═══ SELECTED EXCERPT ═══

Making carnival masks!
“There is nothing safer than flying – it’s crashing that is dangerous”.
– Theo Cowan
After the usual, urine related, antics at the crèche this morning, things proceeded to go downhill. Very literally in one some cases. The major time theft of the day was my hang-gliding expedition. I say expedition as I arrived at 11 and didn’t leave until past 5. Basically I was sat at the top of a mountain in my harness and helmet for six hours whilst crowds of gliders gathered, waiting for the cloud to leave a gap so that we could jump off the mountain. I think it would be fair to say that I’m not the most patient soul in the world, so after many false alarms, each involving rushing to the glider and buckling up only to see another swath of cloud roll in, I was getting increasingly pissed off. I was convinced that we were just going to end up having to drive back down. In the mean time my instructor shared some interesting stories. The two that come to mind are: him taking his dog hang-gliding and his ex-girlfriend turning out to be a man. Both stories accompanied by pictures.
Of course, the actual flight was incredible. A particular highlight was flying alongside a native hawk! It really did make you feel ‘like a bird’.
However the two hours which followed were occupied by sitting in solid traffic during my lift back to the hostel. I then rushed to Copocabana on the tube to pick up my costume and the centre was shut and I’m not sure if it will open again as the holiday season starts tomorrow – I paid a deposit. Yet another pointless waste of money it would seem. (Although not all hope’s lost yet – I’m going to check whether it’s open in the morning – fingers crossed!)
I’m getting irritated by being constantly ripped off here. It’s actually an incredibly expensive city, particularly considering it’s apparent state of poverty.
The icing on the cake was coming back to ask around if anybody had a laptop with a cd drive for me to offload my gliding pictures from, of course nobody did, and then noticing an hour later that I had dark purple açai juice smeared over my face.
p.s. I apologise for this rant. I know that I shouldn’t be complaining but it’s hard not to have a little moan after sitting around for six hours in a heavy ‘bib’ and oversized helmet.

═══ EXTRACTED MATERIAL ═══

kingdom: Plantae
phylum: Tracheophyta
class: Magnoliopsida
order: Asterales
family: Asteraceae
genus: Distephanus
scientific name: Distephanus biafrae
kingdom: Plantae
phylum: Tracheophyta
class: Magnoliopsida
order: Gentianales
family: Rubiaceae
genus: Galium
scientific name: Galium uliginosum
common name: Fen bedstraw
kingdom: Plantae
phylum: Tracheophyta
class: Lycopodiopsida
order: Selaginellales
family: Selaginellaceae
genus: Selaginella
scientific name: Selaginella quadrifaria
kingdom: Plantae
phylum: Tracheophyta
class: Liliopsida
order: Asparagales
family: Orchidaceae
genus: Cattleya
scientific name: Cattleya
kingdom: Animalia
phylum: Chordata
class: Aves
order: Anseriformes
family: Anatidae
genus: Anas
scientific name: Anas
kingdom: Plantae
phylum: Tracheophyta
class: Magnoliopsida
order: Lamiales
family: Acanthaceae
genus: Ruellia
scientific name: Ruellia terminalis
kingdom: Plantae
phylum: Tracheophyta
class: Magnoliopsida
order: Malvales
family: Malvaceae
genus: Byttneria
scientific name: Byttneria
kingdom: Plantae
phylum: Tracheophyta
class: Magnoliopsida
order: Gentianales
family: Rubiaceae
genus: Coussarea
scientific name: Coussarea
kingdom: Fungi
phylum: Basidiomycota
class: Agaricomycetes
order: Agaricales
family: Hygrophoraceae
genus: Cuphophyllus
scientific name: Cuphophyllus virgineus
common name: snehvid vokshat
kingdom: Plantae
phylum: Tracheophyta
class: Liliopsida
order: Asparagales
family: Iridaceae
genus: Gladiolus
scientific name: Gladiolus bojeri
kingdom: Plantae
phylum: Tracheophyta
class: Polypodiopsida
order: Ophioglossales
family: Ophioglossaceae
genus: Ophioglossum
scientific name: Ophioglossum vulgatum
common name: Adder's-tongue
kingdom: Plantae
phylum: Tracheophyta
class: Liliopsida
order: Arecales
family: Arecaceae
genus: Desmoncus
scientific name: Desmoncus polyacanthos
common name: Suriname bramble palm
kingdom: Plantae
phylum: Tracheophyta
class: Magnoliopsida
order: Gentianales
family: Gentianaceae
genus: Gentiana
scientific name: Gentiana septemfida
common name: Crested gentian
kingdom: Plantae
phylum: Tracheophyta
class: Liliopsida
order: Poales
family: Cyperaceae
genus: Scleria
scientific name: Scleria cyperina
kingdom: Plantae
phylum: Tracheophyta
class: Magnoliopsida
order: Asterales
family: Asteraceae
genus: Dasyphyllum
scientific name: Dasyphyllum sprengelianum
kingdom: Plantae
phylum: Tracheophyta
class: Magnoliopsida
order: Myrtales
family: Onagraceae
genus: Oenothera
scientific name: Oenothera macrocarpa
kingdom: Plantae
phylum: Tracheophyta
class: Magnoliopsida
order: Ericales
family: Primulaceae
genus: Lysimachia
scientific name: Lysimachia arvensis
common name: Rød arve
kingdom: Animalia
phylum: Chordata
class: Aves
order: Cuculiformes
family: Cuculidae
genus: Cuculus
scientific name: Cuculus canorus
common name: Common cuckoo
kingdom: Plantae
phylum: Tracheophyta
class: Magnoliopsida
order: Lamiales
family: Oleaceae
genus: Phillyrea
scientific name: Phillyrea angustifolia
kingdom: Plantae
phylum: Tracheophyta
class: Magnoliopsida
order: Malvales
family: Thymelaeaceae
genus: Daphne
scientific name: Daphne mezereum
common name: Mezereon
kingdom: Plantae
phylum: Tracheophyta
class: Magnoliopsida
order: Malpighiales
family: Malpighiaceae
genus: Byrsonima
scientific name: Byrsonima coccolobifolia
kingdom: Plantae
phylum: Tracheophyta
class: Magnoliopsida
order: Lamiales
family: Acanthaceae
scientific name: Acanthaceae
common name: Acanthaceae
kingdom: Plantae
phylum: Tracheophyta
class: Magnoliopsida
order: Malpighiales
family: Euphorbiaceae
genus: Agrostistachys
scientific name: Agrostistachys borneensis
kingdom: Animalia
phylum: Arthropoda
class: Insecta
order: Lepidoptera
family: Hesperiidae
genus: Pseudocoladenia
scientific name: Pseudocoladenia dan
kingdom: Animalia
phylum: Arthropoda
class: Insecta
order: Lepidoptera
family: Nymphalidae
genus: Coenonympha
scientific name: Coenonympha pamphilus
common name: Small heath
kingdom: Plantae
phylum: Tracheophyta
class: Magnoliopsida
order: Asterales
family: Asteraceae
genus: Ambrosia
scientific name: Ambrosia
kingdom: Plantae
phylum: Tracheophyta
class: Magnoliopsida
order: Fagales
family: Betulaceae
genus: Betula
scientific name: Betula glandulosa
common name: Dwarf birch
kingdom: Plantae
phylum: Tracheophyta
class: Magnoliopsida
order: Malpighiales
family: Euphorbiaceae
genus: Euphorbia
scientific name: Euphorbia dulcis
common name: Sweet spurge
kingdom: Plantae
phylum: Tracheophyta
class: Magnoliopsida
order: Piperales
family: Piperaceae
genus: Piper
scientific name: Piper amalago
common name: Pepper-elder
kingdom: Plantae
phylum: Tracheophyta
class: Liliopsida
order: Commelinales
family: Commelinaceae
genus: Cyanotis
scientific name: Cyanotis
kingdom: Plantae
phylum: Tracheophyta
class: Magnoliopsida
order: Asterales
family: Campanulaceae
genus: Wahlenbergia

═══

» TO DO
Revise the hang-gliding blog post from "The icing on" to "and oversized helmet.", replacing "laptop" with "computer". The entries have no connection to the hang-gliding blog post.

» REPLY TO THE TASK
The icing on the cake was coming back to ask around if anybody had a computer with a cd drive for me to offload my gliding pictures from, of course nobody did, and then noticing an hour later that I had dark purple açai juice smeared over my face.
p.s. I apologise for this rant. I know that I shouldn’t be complaining but it’s hard not to have a little moan after sitting around for six hours in a heavy ‘bib’ and oversized helmet.